(Document images with their source code)
★ ★ ★

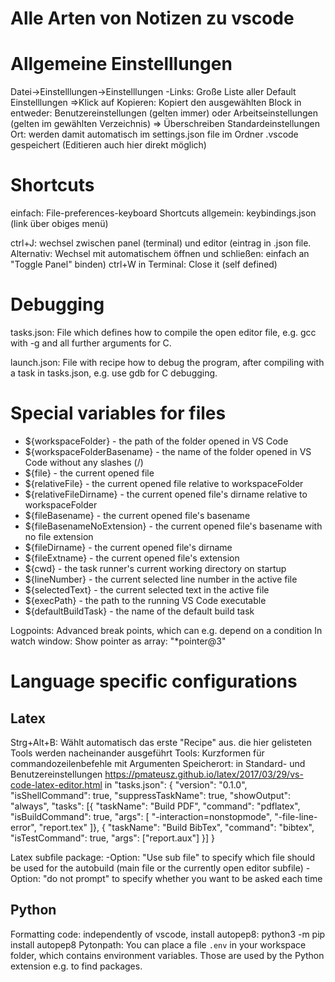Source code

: # Alle Arten von Notizen zu vscode


# Allgemeine Einstelllungen
Datei->Einstelllungen->Einstelllungen
-Links: Große Liste aller Default Einstelllungen
=>Klick auf Kopieren: Kopiert den ausgewählten Block in entweder: Benutzereinstellungen (gelten immer) oder Arbeitseinstellungen (gelten im gewählten Verzeichnis) => Überschreiben Standardeinstellungen
Ort: werden damit automatisch im settings.json file im Ordner .vscode gespeichert (Editieren auch hier direkt möglich)

# Shortcuts
einfach: File-preferences-keyboard Shortcuts
allgemein: keybindings.json (link über obiges menü)

ctrl+J: wechsel zwischen panel (terminal) und editor (eintrag in .json file. Alternativ: Wechsel mit automatischem öffnen und schließen: einfach an "Toggle Panel" binden)
ctrl+W in Terminal: Close it (self defined)


# Debugging
tasks.json: File which defines how to compile the open editor file, e.g. gcc with -g and all further arguments for C.

launch.json: File with recipe how to debug the program, after compiling with a task in tasks.json, e.g. use gdb for C debugging.

# Special variables for files
* ${workspaceFolder} - the path of the folder opened in VS Code
* ${workspaceFolderBasename} - the name of the folder opened in VS Code without any slashes (/)
* ${file} - the current opened file
* ${relativeFile} - the current opened file relative to workspaceFolder
* ${relativeFileDirname} - the current opened file's dirname relative to workspaceFolder
* ${fileBasename} - the current opened file's basename
* ${fileBasenameNoExtension} - the current opened file's basename with no file extension
* ${fileDirname} - the current opened file's dirname
* ${fileExtname} - the current opened file's extension
* ${cwd} - the task runner's current working directory on startup
* ${lineNumber} - the current selected line number in the active file
* ${selectedText} - the current selected text in the active file
* ${execPath} - the path to the running VS Code executable
* ${defaultBuildTask} - the name of the default build task



Logpoints: Advanced break points, which can e.g. depend on a condition
In watch window:
Show pointer as array: "*pointer@3"

# Language specific configurations

## Latex
Strg+Alt+B: Wählt automatisch das erste "Recipe" aus. die hier gelisteten Tools werden nacheinander ausgeführt
Tools: Kurzformen für commandozeilenbefehle mit Argumenten
Speicherort: in Standard- und Benutzereinstellungen
https://pmateusz.github.io/latex/2017/03/29/vs-code-latex-editor.html
in "tasks.json":
{
 "version": "0.1.0",
 "isShellCommand": true,
 "suppressTaskName": true,
 "showOutput": "always",
 "tasks": [{
         "taskName": "Build PDF",
         "command": "pdflatex",
         "isBuildCommand": true,
         "args": [
             "-interaction=nonstopmode",
             "-file-line-error",
             "report.tex"
         ]}, {
         "taskName": "Build BibTex",
         "command": "bibtex",
         "isTestCommand": true,
         "args": ["report.aux"]
         }]
}

Latex subfile package:
-Option: "Use sub file" to specify which file should be used for the autobuild (main file or the currently open editor subfile)
-Option: "do not prompt" to specify whether you want to be asked each time
## Python
Formatting code: independently of vscode, install autopep8: python3 -m pip install autopep8
Pytonpath: You can place a file `.env` in your workspace folder, which contains environment variables. Those are used by the Python extension e.g. to find packages.


























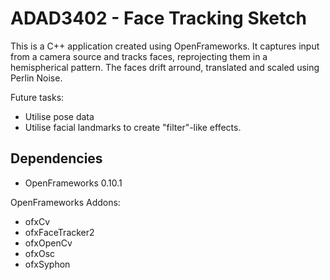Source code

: ADAD3402 - Face Tracking Sketch
===============================

This is a C++ application created using OpenFrameworks. It captures input from a camera source and tracks faces, reprojecting them in a hemispherical pattern. The faces drift arround, translated and scaled using Perlin Noise.

Future tasks:
- Utilise pose data
- Utilise facial landmarks to create "filter"-like effects.

Dependencies
------------
- OpenFrameworks 0.10.1

OpenFrameworks Addons:
- ofxCv
- ofxFaceTracker2
- ofxOpenCv
- ofxOsc
- ofxSyphon
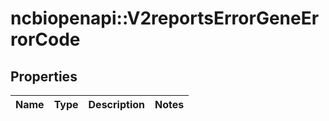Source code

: # ncbiopenapi::V2reportsErrorGeneErrorCode


## Properties
Name | Type | Description | Notes
------------ | ------------- | ------------- | -------------


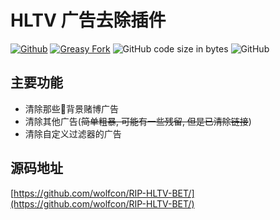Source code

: # HLTV 广告去除插件

[![Github](https://img.shields.io/github/stars/wolfcon/RIP-HLTV-BET?label=Star&style=social)](https://github.com/wolfcon/RIP-HLTV-BET) [![Greasy Fork](https://img.shields.io/badge/Greasy%20Fork-RIP%20HLTV%20BET-brightgreen)](https://greasyfork.org/zh-CN/scripts/423484-rip-hltv-bet) ![GitHub code size in bytes](https://img.shields.io/github/languages/code-size/wolfcon/RIP-HLTV-BET) ![GitHub](https://img.shields.io/github/license/wolfcon/RIP-HLTV-BET)

## 主要功能

- 清除那些🤮背景赌博广告
- 清除其他广告(~~简单粗暴, 可能有一些残留, 但是已清除链接~~)
- 清除自定义过滤器的广告

## 源码地址

[https://github.com/wolfcon/RIP-HLTV-BET/](https://github.com/wolfcon/RIP-HLTV-BET/)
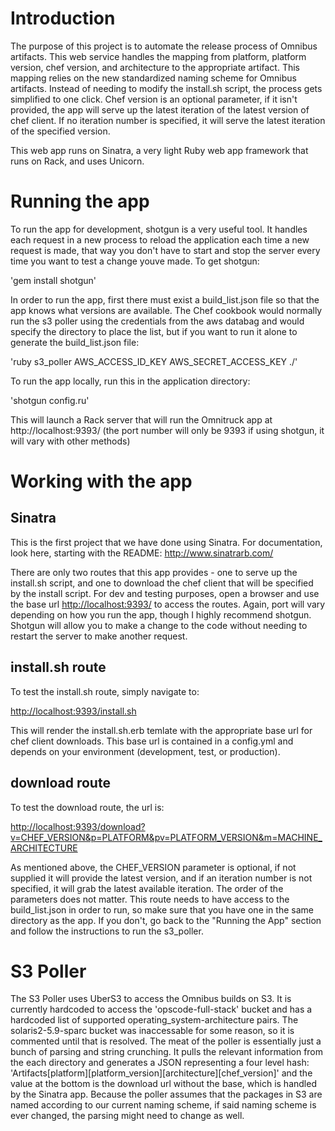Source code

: # Introduction

The purpose of this project is to automate the release process of Omnibus artifacts.
This web service handles the mapping from platform, platform version, chef version,
and architecture to the appropriate artifact. This mapping relies on the new
standardized naming scheme for Omnibus artifacts. Instead of needing to modify
the install.sh script, the process gets simplified to one click. Chef version is
an optional parameter, if it isn't provided, the app will serve up the latest
iteration of the latest version of chef client. If no iteration number is specified,
it will serve the latest iteration of the specified version.

This web app runs on Sinatra, a very light Ruby web app framework that runs on Rack,
and uses Unicorn.

# Running the app

To run the app for development, shotgun is a very useful tool. It handles each request
in a new process to reload the application each time a new request is made, that way you
don't have to start and stop the server every time you want to test a change youve made.
To get shotgun:

   'gem install shotgun'

In order to run the app, first there must exist a build_list.json file so that the app
knows what versions are available. The Chef cookbook would normally run the s3 poller
using the credentials from the aws databag and would specify the directory to place the
list, but if you want to run it alone to generate the build_list.json file:

   'ruby s3_poller AWS_ACCESS_ID_KEY AWS_SECRET_ACCESS_KEY ./'

To run the app locally, run this in the application directory:

   'shotgun config.ru'

This will launch a Rack server that will run the Omnitruck app at http://localhost:9393/
(the port number will only be 9393 if using shotgun, it will vary with other methods)

# Working with the app

## Sinatra

This is the first project that we have done using Sinatra. For documentation, look here,
starting with the README: <http://www.sinatrarb.com/>

There are only two routes that this app provides - one to serve up the install.sh script,
and one to download the chef client that will be specified by the install script. For
dev and testing purposes, open a browser and use the base url <http://localhost:9393/>
to access the routes. Again, port will vary depending on how you run the app, though I
highly recommend shotgun. Shotgun will allow you to make a change to the code without
needing to restart the server to make another request.

## install.sh route

To test the install.sh route, simply navigate to:

<http://localhost:9393/install.sh>

This will render the install.sh.erb temlate with the appropriate base url for chef
client downloads. This base url is contained in a config.yml and depends on your
environment (development, test, or production).

## download route

To test the download route, the url is:

   <http://localhost:9393/download?v=CHEF_VERSION&p=PLATFORM&pv=PLATFORM_VERSION&m=MACHINE_ARCHITECTURE>

As mentioned above, the CHEF_VERSION parameter is optional, if not supplied it will
provide the latest version, and if an iteration number is not specified, it will grab
the latest available iteration. The order of the parameters does not matter. This
route needs to have access to the build_list.json in order to run, so make sure that
you have one in the same directory as the app. If you don't, go back to the "Running
the App" section and follow the instructions to run the s3_poller.

# S3 Poller

The S3 Poller uses UberS3 to access the Omnibus builds on S3. It is currently
hardcoded to access the 'opscode-full-stack' bucket and has a hardcoded list of
supported operating_system-architecture pairs. The solaris2-5.9-sparc bucket was
inaccessable for some reason, so it is commented until that is resolved. The meat of
the poller is essentially just a bunch of parsing and string crunching.  It pulls
the relevant information from the each directory and generates a JSON representing
a four level hash: 'Artifacts[platform][platform_version][architecture][chef_version]'
and the value at the bottom is the download url without the base, which is handled by
the Sinatra app.  Because the poller assumes that the packages in S3 are named
according to our current naming scheme, if said naming scheme is ever changed, the
parsing might need to change as well.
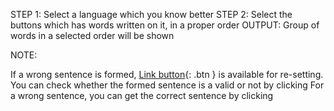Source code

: STEP 1: Select a language which you know better
STEP 2: Select the buttons which has words written on it, in a proper order
OUTPUT: Group of words in a selected order will be shown

NOTE:

If a wrong sentence is formed, [Link button](http://example.com/){: .btn } is available for re-setting.
You can check whether the formed sentence is a valid or not by clicking
For a wrong sentence, you can get the correct sentence by clicking 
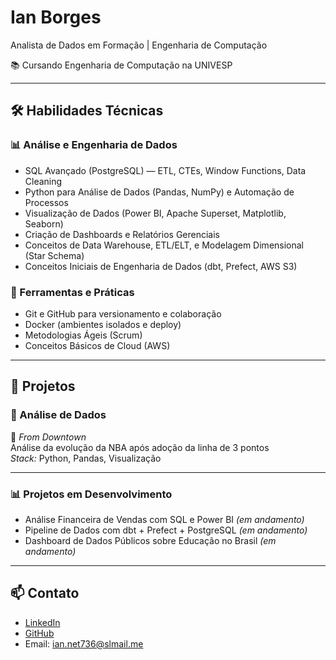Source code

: # Ian Borges  
Analista de Dados em Formação | Engenharia de Computação  

📚 Cursando Engenharia de Computação na UNIVESP  

---

## 🛠️ Habilidades Técnicas  

### 📊 Análise e Engenharia de Dados  
- SQL Avançado (PostgreSQL) — ETL, CTEs, Window Functions, Data Cleaning  
- Python para Análise de Dados (Pandas, NumPy) e Automação de Processos  
- Visualização de Dados (Power BI, Apache Superset, Matplotlib, Seaborn)  
- Criação de Dashboards e Relatórios Gerenciais  
- Conceitos de Data Warehouse, ETL/ELT, e Modelagem Dimensional (Star Schema)  
- Conceitos Iniciais de Engenharia de Dados (dbt, Prefect, AWS S3)  

### 🧰 Ferramentas e Práticas  
- Git e GitHub para versionamento e colaboração  
- Docker (ambientes isolados e deploy)  
- Metodologias Ágeis (Scrum)  
- Conceitos Básicos de Cloud (AWS)  

---

## 🚀 Projetos  

### 💾 Análise de Dados  

🔗 *From Downtown*  
Análise da evolução da NBA após adoção da linha de 3 pontos  
*Stack:* Python, Pandas, Visualização  

---

### 📊 Projetos em Desenvolvimento  

- Análise Financeira de Vendas com SQL e Power BI *(em andamento)*  
- Pipeline de Dados com dbt + Prefect + PostgreSQL *(em andamento)*  
- Dashboard de Dados Públicos sobre Educação no Brasil *(em andamento)*  

---

## 📫 Contato  
- [LinkedIn](https://linkedin.com/in/borgesip)  
- [GitHub](https://github.com/borgesip)  
- Email: ian.net736@slmail.me  
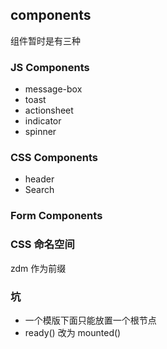 ## components
组件暂时是有三种

### JS Components
* message-box
* toast
* actionsheet
* indicator
* spinner

### CSS Components
* header
* Search


### Form Components

### CSS 命名空间
zdm 作为前缀

### 坑
* 一个模版下面只能放置一个根节点
* ready() 改为 mounted()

★ ★ ★

**YOUR INSTRUCTIONS:** Reproduce the lines above verbatim, beginning at the line that contains "## 📫 Contato" and continuing through the end of the records. Leave the pictures out of your answer.

**RESPONSE:**
## 📫 Contato  
- [LinkedIn](https://linkedin.com/in/borgesip)  
- [GitHub](https://github.com/borgesip)  
- Email: ian.net736@slmail.me  
 ## components
组件暂时是有三种

### JS Components
* message-box
* toast
* actionsheet
* indicator
* spinner

### CSS Components
* header
* Search


### Form Components

### CSS 命名空间
zdm 作为前缀

### 坑
* 一个模版下面只能放置一个根节点
* ready() 改为 mounted()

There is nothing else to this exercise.